Bimbo tries to beg for mercy, but his assurance that he has made efforts to become a better person goes unheeded. And so, throughout the rest of the film, Bimbo is berated and pursued by them until he enters a barn, whereupon the monsters sing about Bimbo's demise, and a huge skull devours him the moment the monsters chase him away toward a cave next.

==Background==
The film was animated by Ted Sears and Willard Bowsky. George Cannata, Shamus Culhane, Al Eugster, William Henning, Seymour Kneitel and Grim Natwick also worked on it, but are uncredited in the title card. It was animated by a completely new staff who had never worked in animation before, because the studio had to replace some animators who quit. Animator Culhane states in his memoirs that though he created and animated what might be construed a stereotyped caricature of "a Jew with a black beard, huge nose, and a derby," the studio's atmosphere and its mixed ethnic crew made the depiction completely acceptable to all the Jews in the studio. The caricature in question is a reference to Jewish-American comedian Monroe Silver.

==Reception==
Motion Picture News wrote on October 11, 1930, that "the clever cartoon pen of Max Fleischer again demonstrates itself in this Talkartoon. An off-stage chorus sings the lyrics to the rhythm of the action and the result is usually diverting. The cartoon hero is this time taken into a grave-yard with the absurd results that you might well imagine. Worth a watch."

==Music==
"Sing, You Sinners" was composed in 1930 by W. Franke Harling, with lyrics by Sam Coslow. The title song was based on Harling and Coslow's song, some of which is played in the titles of the film.

==Legacy==
John Kricfalusi named it one of his favorite cartoons and played during a retrospective of his personal favorite animated shorts. He also compared it to Walt Disney's The Skeleton Dance (which was also set in a cemetery) and felt Swing You Sinners! was superior.

In 2012 Cracked hosted an article describing "5 Old Children's Cartoons Way Darker Than Most Horror Movies" and listed Swing You Sinners! at No. 1.
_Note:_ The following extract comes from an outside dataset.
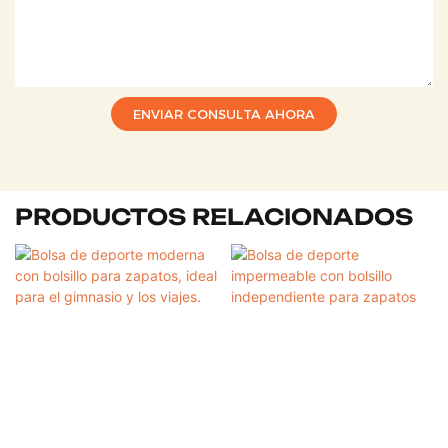
ENVIAR CONSULTA AHORA
PRODUCTOS RELACIONADOS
In 2014, LA-based indie band Caught A Ghost released a music video to their track "Time Go" which consisted largely of footage from Swing You Sinners!.

Serbian alternative rock band Brigand named their debut album Zaplešimo Grešnici (literally Swing You Sinners in Serbian) after the film.

Video game developers Chad and Jared Moldenhauer based the atmosphere of their game Cuphead on several Fleischer animated short films, including this one. Chad called Fleischer Studios "the magnetic north of his art style." Kill Screen described Fleischer Studios as having "transportive, transformative short films, such as Swing You Sinners!. The in-game achievement for defeating the game's final boss is even named "Swing You Sinner." Additionally, boss Cagney Carnation's idle animation resembles the hand dance done by one of the ghosts in the film.